The studies investigating BPA migration from scientific-grade PC labware (Krishnan et al., 1993
) and animal caging (Howdeshell et al., 2003
) directly address potential confounding factors in the laboratory environment. Those studies also suggest that BPA released from PC plastic could be one point source of BPA contamination in humans. Studies investigating migration of BPA from infant feeding bottles have been especially influential and raised much concern within the general public (Biles et al., 1997
; Brede et al., 2003
; Sun Y, 2000
; Wong et al., 2005
). To date, however, few epidemiological studies have been conducted to investigate the relationship between BPA exposure and human health. Although, as reviewed by Vandenberg and colleagues, a fair number of studies have been conducted that have identified sources or levels of BPA in humans (Vandenberg et al., 2007
). The aim of the majority of those studies has been to estimate levels of BPA migrating from packaging into foods, with most studies focusing on BPA leaching from epoxy resin lining into canned food. As mentioned above, a subset of studies more directly relevant to those presented here, investigated the release of BPA from commercial infant formula bottles.
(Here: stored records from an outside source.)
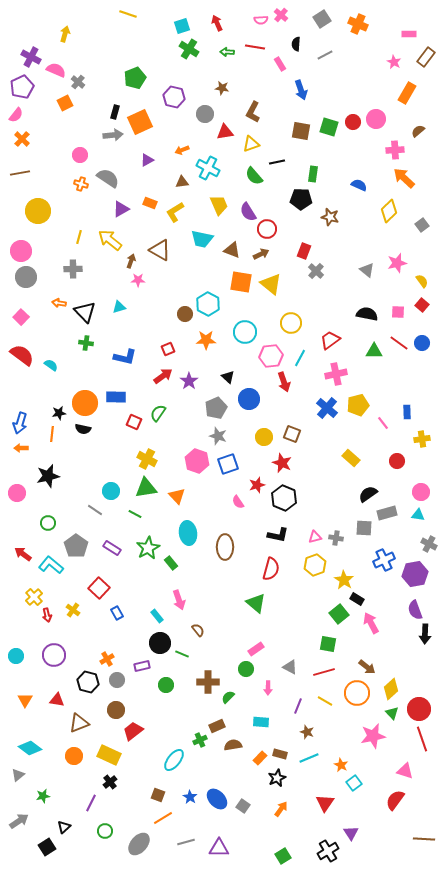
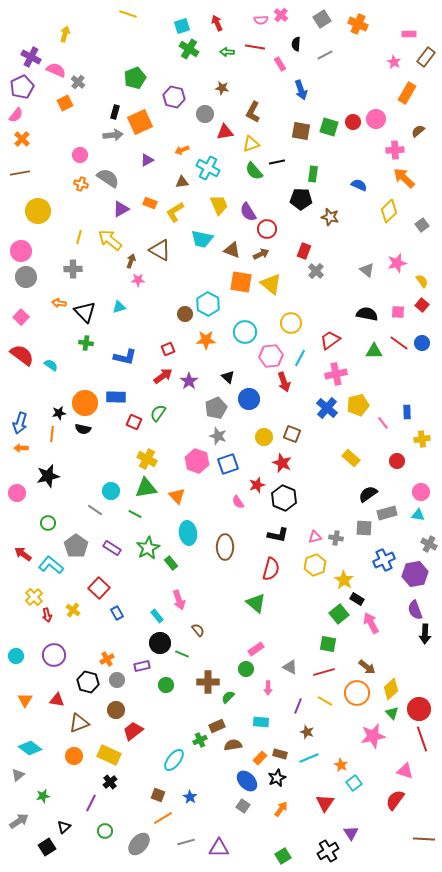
green semicircle at (254, 176): moved 5 px up
blue ellipse at (217, 799): moved 30 px right, 18 px up
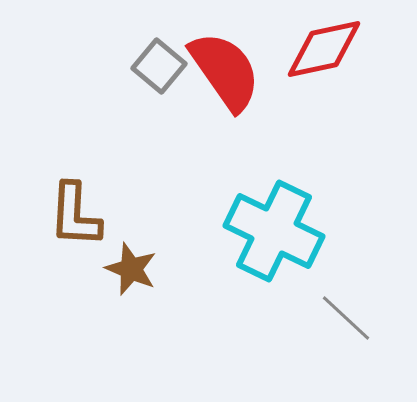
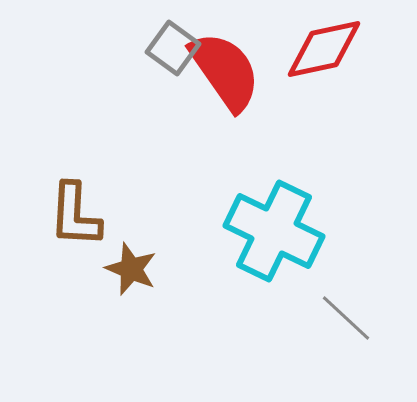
gray square: moved 14 px right, 18 px up; rotated 4 degrees counterclockwise
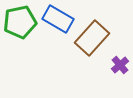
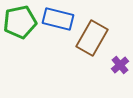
blue rectangle: rotated 16 degrees counterclockwise
brown rectangle: rotated 12 degrees counterclockwise
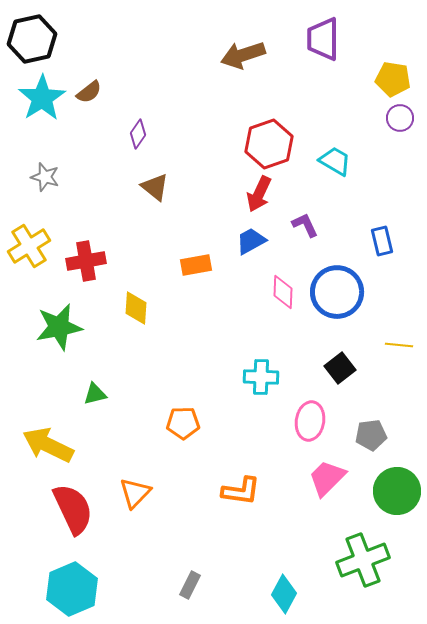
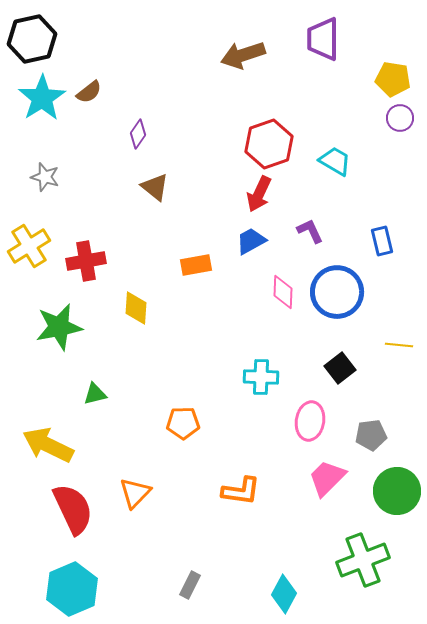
purple L-shape: moved 5 px right, 6 px down
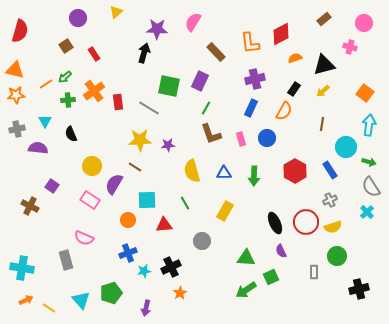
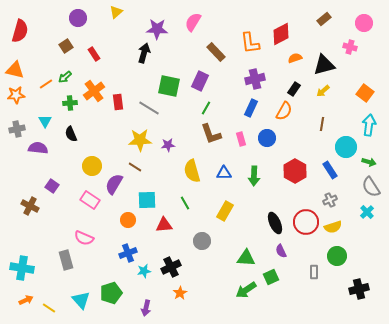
green cross at (68, 100): moved 2 px right, 3 px down
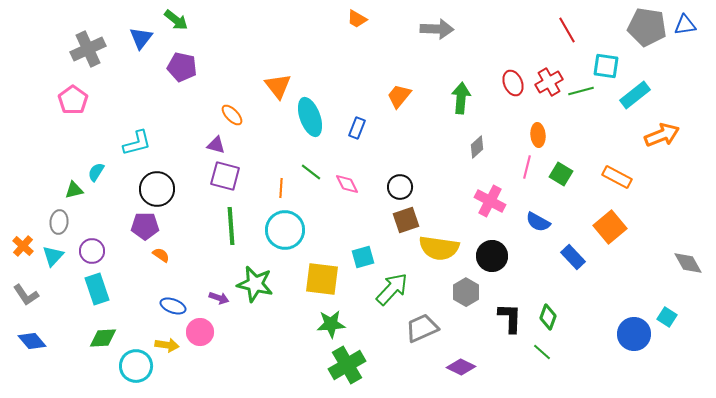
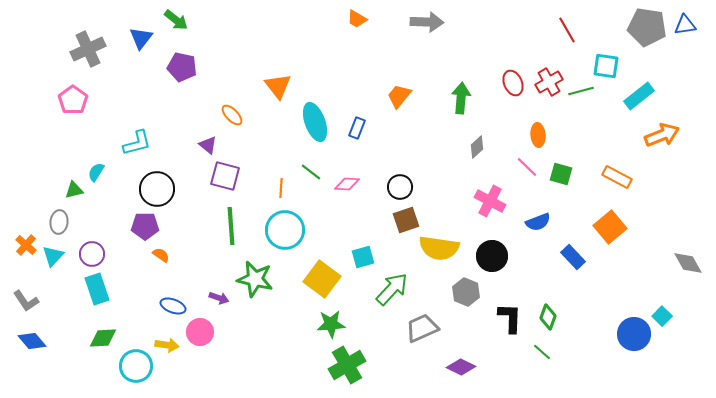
gray arrow at (437, 29): moved 10 px left, 7 px up
cyan rectangle at (635, 95): moved 4 px right, 1 px down
cyan ellipse at (310, 117): moved 5 px right, 5 px down
purple triangle at (216, 145): moved 8 px left; rotated 24 degrees clockwise
pink line at (527, 167): rotated 60 degrees counterclockwise
green square at (561, 174): rotated 15 degrees counterclockwise
pink diamond at (347, 184): rotated 60 degrees counterclockwise
blue semicircle at (538, 222): rotated 50 degrees counterclockwise
orange cross at (23, 246): moved 3 px right, 1 px up
purple circle at (92, 251): moved 3 px down
yellow square at (322, 279): rotated 30 degrees clockwise
green star at (255, 284): moved 5 px up
gray hexagon at (466, 292): rotated 8 degrees counterclockwise
gray L-shape at (26, 295): moved 6 px down
cyan square at (667, 317): moved 5 px left, 1 px up; rotated 12 degrees clockwise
In most studies, significant release of BPA from PC food and beverage containers was detected, yet based on current acceptable exposure levels the potential adverse heath effects were concluded to be minimal (Brede et al., 2003
; D’Antuono et al., 2001
; Wong et al., 2005
). However, there is evidence demonstrating that mixtures of different estrogenic chemicals can have much greater disruptive effects than those predicted from exposure to low concentrations of an individual compound (Rajapakse et al., 2002
). Studies of rapid actions of BPA in developing neurons of the rat cerebellum have also demonstrated that BPA alone acts as a highly potent and efficacious estradiol-mimetic; yet, when combine at very low concentrations (1 pM) with estradiol, BPA acts as a potent antagonist of estrogen signaling (Zsarnovszky et al., 2005
). Those finding and others have highlighted the complex, and often unanticipated nature of EDC action. It is now clear that conclusions from single-compound studies, or association of health-risks with a single EDC, may not fully reflect the effects of environmental exposures to EDCs. Thus, the contribution of the concentrations of BPA that contaminate drinking water and foods stored in PC bottles should be considered as a single, though important component of the total mixture of EDCs to which humans are acutely and chronically exposed through out their life-time.
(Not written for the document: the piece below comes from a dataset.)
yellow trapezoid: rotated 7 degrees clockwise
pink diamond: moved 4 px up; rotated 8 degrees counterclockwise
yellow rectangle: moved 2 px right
In summary, in this study it was found that bioactive BPA was liberated from both new and used PC drinking bottles and migrated at a similar rate into water at room temperature. Exposure to elevated temperatures above those typically used for washing by consumers, but not outside normal household practice (e.g. boiling to sterilize infant feeding bottles), or outdoor applications (addition of very hot or boiling water or beverages to drinking bottles) greatly elevated the rate of BPA migration. The exposures anticipated from the BPA drinking bottles are likely one of many sources of BPA contamination that contributes to the total amount of endocrine disrupting compounds to which some individuals are exposed.